#### [Exercise details]
Give the lines below again, exactly as they stand, and leave out the images.

#### [Data shown]
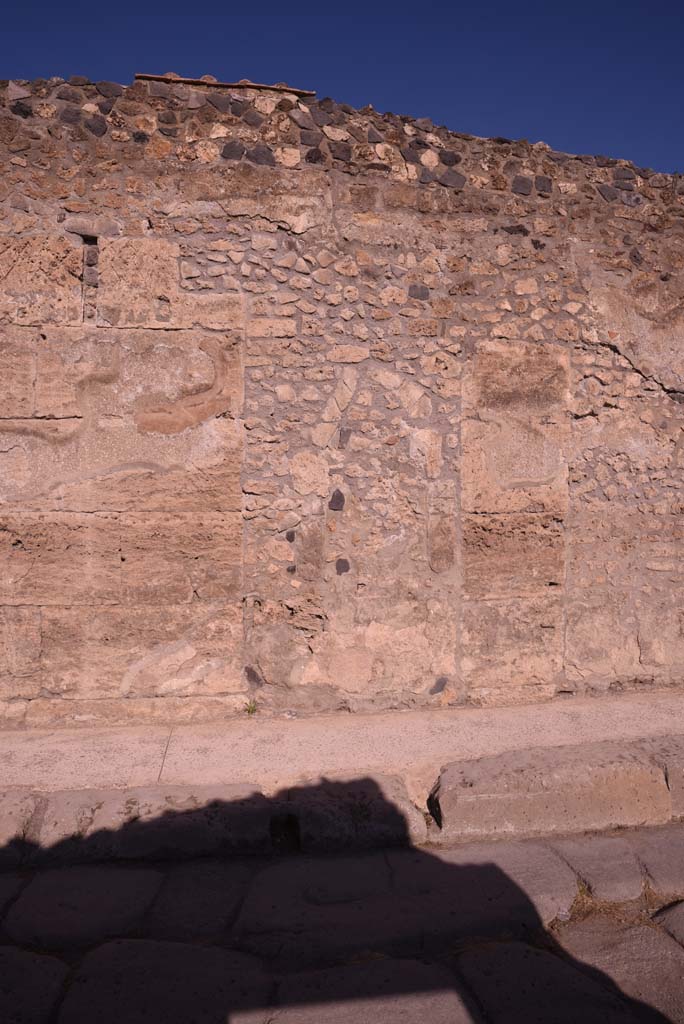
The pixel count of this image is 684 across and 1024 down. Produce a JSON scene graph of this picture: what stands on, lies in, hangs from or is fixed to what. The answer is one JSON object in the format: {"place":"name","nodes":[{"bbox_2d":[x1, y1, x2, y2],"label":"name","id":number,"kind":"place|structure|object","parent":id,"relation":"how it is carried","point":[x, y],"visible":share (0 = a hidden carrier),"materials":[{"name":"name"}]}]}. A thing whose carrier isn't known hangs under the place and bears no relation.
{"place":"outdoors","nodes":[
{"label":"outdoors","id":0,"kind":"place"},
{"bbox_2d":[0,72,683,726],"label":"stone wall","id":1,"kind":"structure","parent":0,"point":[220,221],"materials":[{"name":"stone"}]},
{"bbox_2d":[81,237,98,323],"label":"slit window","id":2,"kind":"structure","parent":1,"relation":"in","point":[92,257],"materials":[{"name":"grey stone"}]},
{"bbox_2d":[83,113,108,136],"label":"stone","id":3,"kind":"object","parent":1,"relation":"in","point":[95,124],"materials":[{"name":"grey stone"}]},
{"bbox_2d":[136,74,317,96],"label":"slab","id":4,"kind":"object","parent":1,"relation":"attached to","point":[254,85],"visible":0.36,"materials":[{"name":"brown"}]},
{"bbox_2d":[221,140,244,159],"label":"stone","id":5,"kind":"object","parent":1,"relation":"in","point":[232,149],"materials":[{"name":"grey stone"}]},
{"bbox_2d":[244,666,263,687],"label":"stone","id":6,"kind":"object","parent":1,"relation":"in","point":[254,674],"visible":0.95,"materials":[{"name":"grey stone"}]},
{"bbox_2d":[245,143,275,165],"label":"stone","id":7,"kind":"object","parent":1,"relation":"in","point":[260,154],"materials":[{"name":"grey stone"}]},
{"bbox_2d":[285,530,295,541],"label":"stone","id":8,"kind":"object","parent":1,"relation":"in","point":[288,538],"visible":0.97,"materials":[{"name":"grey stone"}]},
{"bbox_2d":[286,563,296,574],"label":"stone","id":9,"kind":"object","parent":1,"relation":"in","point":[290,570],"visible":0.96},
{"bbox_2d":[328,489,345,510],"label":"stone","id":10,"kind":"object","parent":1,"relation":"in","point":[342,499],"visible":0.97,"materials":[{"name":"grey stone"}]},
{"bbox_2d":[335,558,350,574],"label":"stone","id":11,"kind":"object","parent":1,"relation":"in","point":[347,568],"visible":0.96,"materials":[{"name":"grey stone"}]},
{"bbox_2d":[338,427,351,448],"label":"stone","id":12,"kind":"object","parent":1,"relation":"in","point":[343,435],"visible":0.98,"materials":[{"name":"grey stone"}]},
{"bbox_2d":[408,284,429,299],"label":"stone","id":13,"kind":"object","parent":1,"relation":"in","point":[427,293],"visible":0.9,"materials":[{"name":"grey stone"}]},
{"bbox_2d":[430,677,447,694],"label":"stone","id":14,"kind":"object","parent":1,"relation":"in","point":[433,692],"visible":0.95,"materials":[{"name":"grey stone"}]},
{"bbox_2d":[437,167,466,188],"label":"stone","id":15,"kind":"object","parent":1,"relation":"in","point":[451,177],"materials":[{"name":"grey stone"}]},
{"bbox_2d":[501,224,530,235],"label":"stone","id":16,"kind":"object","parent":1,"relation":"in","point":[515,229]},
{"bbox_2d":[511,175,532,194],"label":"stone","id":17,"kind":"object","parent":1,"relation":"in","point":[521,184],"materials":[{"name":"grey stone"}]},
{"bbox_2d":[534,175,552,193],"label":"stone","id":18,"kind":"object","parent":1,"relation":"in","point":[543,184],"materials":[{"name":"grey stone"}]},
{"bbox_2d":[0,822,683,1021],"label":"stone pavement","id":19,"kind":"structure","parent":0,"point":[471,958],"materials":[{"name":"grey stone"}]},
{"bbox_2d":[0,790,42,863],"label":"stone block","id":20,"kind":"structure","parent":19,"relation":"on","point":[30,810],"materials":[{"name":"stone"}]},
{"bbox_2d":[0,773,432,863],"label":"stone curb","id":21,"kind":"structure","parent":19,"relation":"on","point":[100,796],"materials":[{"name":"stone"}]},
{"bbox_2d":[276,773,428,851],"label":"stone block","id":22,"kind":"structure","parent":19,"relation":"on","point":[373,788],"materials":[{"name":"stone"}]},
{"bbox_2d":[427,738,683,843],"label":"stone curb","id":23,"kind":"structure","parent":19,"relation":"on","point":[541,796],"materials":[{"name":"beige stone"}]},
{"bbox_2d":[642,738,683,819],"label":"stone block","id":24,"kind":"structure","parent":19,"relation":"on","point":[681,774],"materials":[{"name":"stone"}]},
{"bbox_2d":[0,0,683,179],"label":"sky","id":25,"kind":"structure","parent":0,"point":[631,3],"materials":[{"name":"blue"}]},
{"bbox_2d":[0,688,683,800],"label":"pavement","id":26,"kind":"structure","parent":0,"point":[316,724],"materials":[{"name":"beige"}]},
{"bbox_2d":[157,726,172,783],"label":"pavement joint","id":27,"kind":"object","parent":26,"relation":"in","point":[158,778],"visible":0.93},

#### [Solved exercise]
The pixel count of this image is 684 across and 1024 down. Produce a JSON scene graph of this picture: what stands on, lies in, hangs from or is fixed to what. The answer is one JSON object in the format: {"place":"name","nodes":[{"bbox_2d":[x1, y1, x2, y2],"label":"name","id":number,"kind":"place|structure|object","parent":id,"relation":"how it is carried","point":[x, y],"visible":share (0 = a hidden carrier),"materials":[{"name":"name"}]}]}. A thing whose carrier isn't known hangs under the place and bears no relation.
{"place":"outdoors","nodes":[
{"label":"outdoors","id":0,"kind":"place"},
{"bbox_2d":[0,72,683,726],"label":"stone wall","id":1,"kind":"structure","parent":0,"point":[220,221],"materials":[{"name":"stone"}]},
{"bbox_2d":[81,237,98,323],"label":"slit window","id":2,"kind":"structure","parent":1,"relation":"in","point":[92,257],"materials":[{"name":"grey stone"}]},
{"bbox_2d":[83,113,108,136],"label":"stone","id":3,"kind":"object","parent":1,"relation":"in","point":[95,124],"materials":[{"name":"grey stone"}]},
{"bbox_2d":[136,74,317,96],"label":"slab","id":4,"kind":"object","parent":1,"relation":"attached to","point":[254,85],"visible":0.36,"materials":[{"name":"brown"}]},
{"bbox_2d":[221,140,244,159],"label":"stone","id":5,"kind":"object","parent":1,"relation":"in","point":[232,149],"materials":[{"name":"grey stone"}]},
{"bbox_2d":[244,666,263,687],"label":"stone","id":6,"kind":"object","parent":1,"relation":"in","point":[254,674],"visible":0.95,"materials":[{"name":"grey stone"}]},
{"bbox_2d":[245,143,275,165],"label":"stone","id":7,"kind":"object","parent":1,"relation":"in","point":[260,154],"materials":[{"name":"grey stone"}]},
{"bbox_2d":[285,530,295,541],"label":"stone","id":8,"kind":"object","parent":1,"relation":"in","point":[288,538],"visible":0.97,"materials":[{"name":"grey stone"}]},
{"bbox_2d":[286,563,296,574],"label":"stone","id":9,"kind":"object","parent":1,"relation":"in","point":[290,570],"visible":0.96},
{"bbox_2d":[328,489,345,510],"label":"stone","id":10,"kind":"object","parent":1,"relation":"in","point":[342,499],"visible":0.97,"materials":[{"name":"grey stone"}]},
{"bbox_2d":[335,558,350,574],"label":"stone","id":11,"kind":"object","parent":1,"relation":"in","point":[347,568],"visible":0.96,"materials":[{"name":"grey stone"}]},
{"bbox_2d":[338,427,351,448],"label":"stone","id":12,"kind":"object","parent":1,"relation":"in","point":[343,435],"visible":0.98,"materials":[{"name":"grey stone"}]},
{"bbox_2d":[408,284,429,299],"label":"stone","id":13,"kind":"object","parent":1,"relation":"in","point":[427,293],"visible":0.9,"materials":[{"name":"grey stone"}]},
{"bbox_2d":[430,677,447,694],"label":"stone","id":14,"kind":"object","parent":1,"relation":"in","point":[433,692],"visible":0.95,"materials":[{"name":"grey stone"}]},
{"bbox_2d":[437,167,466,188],"label":"stone","id":15,"kind":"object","parent":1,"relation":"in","point":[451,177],"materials":[{"name":"grey stone"}]},
{"bbox_2d":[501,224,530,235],"label":"stone","id":16,"kind":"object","parent":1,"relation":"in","point":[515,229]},
{"bbox_2d":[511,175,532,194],"label":"stone","id":17,"kind":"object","parent":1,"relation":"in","point":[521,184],"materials":[{"name":"grey stone"}]},
{"bbox_2d":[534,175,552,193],"label":"stone","id":18,"kind":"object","parent":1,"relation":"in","point":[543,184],"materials":[{"name":"grey stone"}]},
{"bbox_2d":[0,822,683,1021],"label":"stone pavement","id":19,"kind":"structure","parent":0,"point":[471,958],"materials":[{"name":"grey stone"}]},
{"bbox_2d":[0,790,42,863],"label":"stone block","id":20,"kind":"structure","parent":19,"relation":"on","point":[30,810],"materials":[{"name":"stone"}]},
{"bbox_2d":[0,773,432,863],"label":"stone curb","id":21,"kind":"structure","parent":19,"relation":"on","point":[100,796],"materials":[{"name":"stone"}]},
{"bbox_2d":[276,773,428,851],"label":"stone block","id":22,"kind":"structure","parent":19,"relation":"on","point":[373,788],"materials":[{"name":"stone"}]},
{"bbox_2d":[427,738,683,843],"label":"stone curb","id":23,"kind":"structure","parent":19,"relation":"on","point":[541,796],"materials":[{"name":"beige stone"}]},
{"bbox_2d":[642,738,683,819],"label":"stone block","id":24,"kind":"structure","parent":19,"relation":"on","point":[681,774],"materials":[{"name":"stone"}]},
{"bbox_2d":[0,0,683,179],"label":"sky","id":25,"kind":"structure","parent":0,"point":[631,3],"materials":[{"name":"blue"}]},
{"bbox_2d":[0,688,683,800],"label":"pavement","id":26,"kind":"structure","parent":0,"point":[316,724],"materials":[{"name":"beige"}]},
{"bbox_2d":[157,726,172,783],"label":"pavement joint","id":27,"kind":"object","parent":26,"relation":"in","point":[158,778],"visible":0.93},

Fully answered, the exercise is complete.